Start of DATA SHOWN

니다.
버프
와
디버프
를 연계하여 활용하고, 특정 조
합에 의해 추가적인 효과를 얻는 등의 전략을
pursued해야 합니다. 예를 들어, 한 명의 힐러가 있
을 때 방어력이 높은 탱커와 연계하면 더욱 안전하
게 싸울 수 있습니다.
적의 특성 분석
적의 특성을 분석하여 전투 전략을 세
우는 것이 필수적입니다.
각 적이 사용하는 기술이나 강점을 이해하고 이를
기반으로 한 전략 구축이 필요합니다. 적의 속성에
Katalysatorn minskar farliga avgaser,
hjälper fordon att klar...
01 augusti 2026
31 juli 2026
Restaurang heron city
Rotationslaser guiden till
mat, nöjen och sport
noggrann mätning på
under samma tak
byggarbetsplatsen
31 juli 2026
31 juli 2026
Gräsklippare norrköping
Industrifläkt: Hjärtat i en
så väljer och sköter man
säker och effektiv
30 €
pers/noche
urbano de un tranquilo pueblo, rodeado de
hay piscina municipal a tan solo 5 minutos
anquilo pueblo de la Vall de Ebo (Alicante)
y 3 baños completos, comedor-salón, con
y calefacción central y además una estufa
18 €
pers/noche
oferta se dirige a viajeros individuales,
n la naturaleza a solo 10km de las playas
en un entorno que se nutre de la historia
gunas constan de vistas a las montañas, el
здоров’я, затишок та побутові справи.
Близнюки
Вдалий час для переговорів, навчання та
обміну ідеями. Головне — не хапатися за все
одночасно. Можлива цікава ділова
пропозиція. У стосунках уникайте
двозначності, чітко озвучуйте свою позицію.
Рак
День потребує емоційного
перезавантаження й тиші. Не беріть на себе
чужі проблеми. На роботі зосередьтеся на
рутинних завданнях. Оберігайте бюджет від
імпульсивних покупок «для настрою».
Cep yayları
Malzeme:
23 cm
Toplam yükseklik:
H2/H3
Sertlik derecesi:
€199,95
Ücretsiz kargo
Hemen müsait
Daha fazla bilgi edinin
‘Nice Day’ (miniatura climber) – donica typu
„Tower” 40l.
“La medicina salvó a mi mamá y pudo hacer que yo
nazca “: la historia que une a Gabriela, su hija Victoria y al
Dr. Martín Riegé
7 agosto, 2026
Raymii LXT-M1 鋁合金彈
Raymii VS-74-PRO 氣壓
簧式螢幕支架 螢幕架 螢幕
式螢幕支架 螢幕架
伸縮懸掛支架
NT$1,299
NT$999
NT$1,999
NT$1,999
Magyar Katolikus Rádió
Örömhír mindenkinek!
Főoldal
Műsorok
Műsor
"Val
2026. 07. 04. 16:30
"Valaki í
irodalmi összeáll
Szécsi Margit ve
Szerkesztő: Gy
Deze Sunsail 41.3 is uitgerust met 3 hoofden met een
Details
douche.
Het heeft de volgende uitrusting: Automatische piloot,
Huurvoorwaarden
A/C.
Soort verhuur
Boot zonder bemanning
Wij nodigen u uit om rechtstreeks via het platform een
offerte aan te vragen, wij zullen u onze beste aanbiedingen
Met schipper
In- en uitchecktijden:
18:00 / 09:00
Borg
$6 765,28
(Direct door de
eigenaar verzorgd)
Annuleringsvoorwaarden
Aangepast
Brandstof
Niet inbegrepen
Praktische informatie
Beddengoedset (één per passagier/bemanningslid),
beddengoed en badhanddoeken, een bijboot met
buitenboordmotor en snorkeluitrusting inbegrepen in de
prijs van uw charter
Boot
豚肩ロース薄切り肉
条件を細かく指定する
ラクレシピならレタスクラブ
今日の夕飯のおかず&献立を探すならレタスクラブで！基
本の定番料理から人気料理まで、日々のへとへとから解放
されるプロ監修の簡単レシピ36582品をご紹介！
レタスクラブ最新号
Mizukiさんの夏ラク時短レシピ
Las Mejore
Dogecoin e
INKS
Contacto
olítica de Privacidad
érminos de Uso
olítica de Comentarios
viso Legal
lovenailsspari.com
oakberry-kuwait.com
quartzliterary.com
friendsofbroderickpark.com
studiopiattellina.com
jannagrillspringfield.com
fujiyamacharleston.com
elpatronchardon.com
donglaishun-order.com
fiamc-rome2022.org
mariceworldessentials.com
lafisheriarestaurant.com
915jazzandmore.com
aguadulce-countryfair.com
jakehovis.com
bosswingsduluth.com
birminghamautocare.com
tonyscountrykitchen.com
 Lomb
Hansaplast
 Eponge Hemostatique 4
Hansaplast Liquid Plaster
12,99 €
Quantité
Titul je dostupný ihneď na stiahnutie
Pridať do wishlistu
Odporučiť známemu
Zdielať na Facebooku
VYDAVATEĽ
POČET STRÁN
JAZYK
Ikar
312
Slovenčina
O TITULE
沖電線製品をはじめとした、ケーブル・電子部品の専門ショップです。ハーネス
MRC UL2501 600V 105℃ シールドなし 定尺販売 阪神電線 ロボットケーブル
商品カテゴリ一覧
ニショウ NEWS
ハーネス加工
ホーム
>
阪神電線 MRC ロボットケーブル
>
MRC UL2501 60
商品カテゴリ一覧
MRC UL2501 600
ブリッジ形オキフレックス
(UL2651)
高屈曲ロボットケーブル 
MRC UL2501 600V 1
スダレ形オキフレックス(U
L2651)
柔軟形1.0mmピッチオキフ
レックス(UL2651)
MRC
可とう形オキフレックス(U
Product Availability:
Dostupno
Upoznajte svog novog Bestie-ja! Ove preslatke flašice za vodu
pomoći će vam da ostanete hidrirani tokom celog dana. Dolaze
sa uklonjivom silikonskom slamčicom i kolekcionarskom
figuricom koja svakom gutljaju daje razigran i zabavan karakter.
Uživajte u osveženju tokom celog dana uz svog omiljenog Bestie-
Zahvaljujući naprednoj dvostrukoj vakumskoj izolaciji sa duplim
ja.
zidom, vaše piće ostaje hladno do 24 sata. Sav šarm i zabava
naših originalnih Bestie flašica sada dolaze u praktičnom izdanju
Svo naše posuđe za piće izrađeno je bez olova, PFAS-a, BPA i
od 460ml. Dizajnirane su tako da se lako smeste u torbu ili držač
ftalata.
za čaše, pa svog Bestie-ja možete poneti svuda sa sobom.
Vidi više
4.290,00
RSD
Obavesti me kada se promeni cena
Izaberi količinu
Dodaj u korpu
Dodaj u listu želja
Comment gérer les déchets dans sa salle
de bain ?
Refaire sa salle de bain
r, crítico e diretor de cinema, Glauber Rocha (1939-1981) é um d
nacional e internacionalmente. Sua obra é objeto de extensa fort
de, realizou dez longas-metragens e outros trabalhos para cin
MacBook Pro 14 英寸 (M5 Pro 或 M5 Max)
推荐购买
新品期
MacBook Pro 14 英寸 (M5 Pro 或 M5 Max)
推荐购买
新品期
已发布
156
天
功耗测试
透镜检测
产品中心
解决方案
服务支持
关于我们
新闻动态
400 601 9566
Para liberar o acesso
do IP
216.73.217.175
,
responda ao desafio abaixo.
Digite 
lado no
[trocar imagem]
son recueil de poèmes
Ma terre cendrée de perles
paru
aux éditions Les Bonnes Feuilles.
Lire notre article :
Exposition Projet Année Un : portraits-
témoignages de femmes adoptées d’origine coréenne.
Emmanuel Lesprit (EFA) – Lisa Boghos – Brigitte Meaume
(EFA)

End of DATA SHOWN

• [TASK DETAILS] Retype all of the lines above, reproducing each one character for character and in the same order.

• [WRITTEN RESPONSE]
니다.
버프
와
디버프
를 연계하여 활용하고, 특정 조
합에 의해 추가적인 효과를 얻는 등의 전략을
pursued해야 합니다. 예를 들어, 한 명의 힐러가 있
을 때 방어력이 높은 탱커와 연계하면 더욱 안전하
게 싸울 수 있습니다.
적의 특성 분석
적의 특성을 분석하여 전투 전략을 세
우는 것이 필수적입니다.
각 적이 사용하는 기술이나 강점을 이해하고 이를
기반으로 한 전략 구축이 필요합니다. 적의 속성에
Katalysatorn minskar farliga avgaser,
hjälper fordon att klar...
01 augusti 2026
31 juli 2026
Restaurang heron city
Rotationslaser guiden till
mat, nöjen och sport
noggrann mätning på
under samma tak
byggarbetsplatsen
31 juli 2026
31 juli 2026
Gräsklippare norrköping
Industrifläkt: Hjärtat i en
så väljer och sköter man
säker och effektiv
30 €
pers/noche
urbano de un tranquilo pueblo, rodeado de
hay piscina municipal a tan solo 5 minutos
anquilo pueblo de la Vall de Ebo (Alicante)
y 3 baños completos, comedor-salón, con
y calefacción central y además una estufa
18 €
pers/noche
oferta se dirige a viajeros individuales,
n la naturaleza a solo 10km de las playas
en un entorno que se nutre de la historia
gunas constan de vistas a las montañas, el
здоров’я, затишок та побутові справи.
Близнюки
Вдалий час для переговорів, навчання та
обміну ідеями. Головне — не хапатися за все
одночасно. Можлива цікава ділова
пропозиція. У стосунках уникайте
двозначності, чітко озвучуйте свою позицію.
Рак
День потребує емоційного
перезавантаження й тиші. Не беріть на себе
чужі проблеми. На роботі зосередьтеся на
рутинних завданнях. Оберігайте бюджет від
імпульсивних покупок «для настрою».
Cep yayları
Malzeme:
23 cm
Toplam yükseklik:
H2/H3
Sertlik derecesi:
€199,95
Ücretsiz kargo
Hemen müsait
Daha fazla bilgi edinin
‘Nice Day’ (miniatura climber) – donica typu
„Tower” 40l.
“La medicina salvó a mi mamá y pudo hacer que yo
nazca “: la historia que une a Gabriela, su hija Victoria y al
Dr. Martín Riegé
7 agosto, 2026
Raymii LXT-M1 鋁合金彈
Raymii VS-74-PRO 氣壓
簧式螢幕支架 螢幕架 螢幕
式螢幕支架 螢幕架
伸縮懸掛支架
NT$1,299
NT$999
NT$1,999
NT$1,999
Magyar Katolikus Rádió
Örömhír mindenkinek!
Főoldal
Műsorok
Műsor
"Val
2026. 07. 04. 16:30
"Valaki í
irodalmi összeáll
Szécsi Margit ve
Szerkesztő: Gy
Deze Sunsail 41.3 is uitgerust met 3 hoofden met een
Details
douche.
Het heeft de volgende uitrusting: Automatische piloot,
Huurvoorwaarden
A/C.
Soort verhuur
Boot zonder bemanning
Wij nodigen u uit om rechtstreeks via het platform een
offerte aan te vragen, wij zullen u onze beste aanbiedingen
Met schipper
In- en uitchecktijden:
18:00 / 09:00
Borg
$6 765,28
(Direct door de
eigenaar verzorgd)
Annuleringsvoorwaarden
Aangepast
Brandstof
Niet inbegrepen
Praktische informatie
Beddengoedset (één per passagier/bemanningslid),
beddengoed en badhanddoeken, een bijboot met
buitenboordmotor en snorkeluitrusting inbegrepen in de
prijs van uw charter
Boot
豚肩ロース薄切り肉
条件を細かく指定する
ラクレシピならレタスクラブ
今日の夕飯のおかず&献立を探すならレタスクラブで！基
本の定番料理から人気料理まで、日々のへとへとから解放
されるプロ監修の簡単レシピ36582品をご紹介！
レタスクラブ最新号
Mizukiさんの夏ラク時短レシピ
Las Mejore
Dogecoin e
INKS
Contacto
olítica de Privacidad
érminos de Uso
olítica de Comentarios
viso Legal
lovenailsspari.com
oakberry-kuwait.com
quartzliterary.com
friendsofbroderickpark.com
studiopiattellina.com
jannagrillspringfield.com
fujiyamacharleston.com
elpatronchardon.com
donglaishun-order.com
fiamc-rome2022.org
mariceworldessentials.com
lafisheriarestaurant.com
915jazzandmore.com
aguadulce-countryfair.com
jakehovis.com
bosswingsduluth.com
birminghamautocare.com
tonyscountrykitchen.com
 Lomb
Hansaplast
 Eponge Hemostatique 4
Hansaplast Liquid Plaster
12,99 €
Quantité
Titul je dostupný ihneď na stiahnutie
Pridať do wishlistu
Odporučiť známemu
Zdielať na Facebooku
VYDAVATEĽ
POČET STRÁN
JAZYK
Ikar
312
Slovenčina
O TITULE
沖電線製品をはじめとした、ケーブル・電子部品の専門ショップです。ハーネス
MRC UL2501 600V 105℃ シールドなし 定尺販売 阪神電線 ロボットケーブル
商品カテゴリ一覧
ニショウ NEWS
ハーネス加工
ホーム
>
阪神電線 MRC ロボットケーブル
>
MRC UL2501 60
商品カテゴリ一覧
MRC UL2501 600
ブリッジ形オキフレックス
(UL2651)
高屈曲ロボットケーブル 
MRC UL2501 600V 1
スダレ形オキフレックス(U
L2651)
柔軟形1.0mmピッチオキフ
レックス(UL2651)
MRC
可とう形オキフレックス(U
Product Availability:
Dostupno
Upoznajte svog novog Bestie-ja! Ove preslatke flašice za vodu
pomoći će vam da ostanete hidrirani tokom celog dana. Dolaze
sa uklonjivom silikonskom slamčicom i kolekcionarskom
figuricom koja svakom gutljaju daje razigran i zabavan karakter.
Uživajte u osveženju tokom celog dana uz svog omiljenog Bestie-
Zahvaljujući naprednoj dvostrukoj vakumskoj izolaciji sa duplim
ja.
zidom, vaše piće ostaje hladno do 24 sata. Sav šarm i zabava
naših originalnih Bestie flašica sada dolaze u praktičnom izdanju
Svo naše posuđe za piće izrađeno je bez olova, PFAS-a, BPA i
od 460ml. Dizajnirane su tako da se lako smeste u torbu ili držač
ftalata.
za čaše, pa svog Bestie-ja možete poneti svuda sa sobom.
Vidi više
4.290,00
RSD
Obavesti me kada se promeni cena
Izaberi količinu
Dodaj u korpu
Dodaj u listu želja
Comment gérer les déchets dans sa salle
de bain ?
Refaire sa salle de bain
r, crítico e diretor de cinema, Glauber Rocha (1939-1981) é um d
nacional e internacionalmente. Sua obra é objeto de extensa fort
de, realizou dez longas-metragens e outros trabalhos para cin
MacBook Pro 14 英寸 (M5 Pro 或 M5 Max)
推荐购买
新品期
MacBook Pro 14 英寸 (M5 Pro 或 M5 Max)
推荐购买
新品期
已发布
156
天
功耗测试
透镜检测
产品中心
解决方案
服务支持
关于我们
新闻动态
400 601 9566
Para liberar o acesso
do IP
216.73.217.175
,
responda ao desafio abaixo.
Digite 
lado no
[trocar imagem]
son recueil de poèmes
Ma terre cendrée de perles
paru
aux éditions Les Bonnes Feuilles.
Lire notre article :
Exposition Projet Année Un : portraits-
témoignages de femmes adoptées d’origine coréenne.
Emmanuel Lesprit (EFA) – Lisa Boghos – Brigitte Meaume
(EFA)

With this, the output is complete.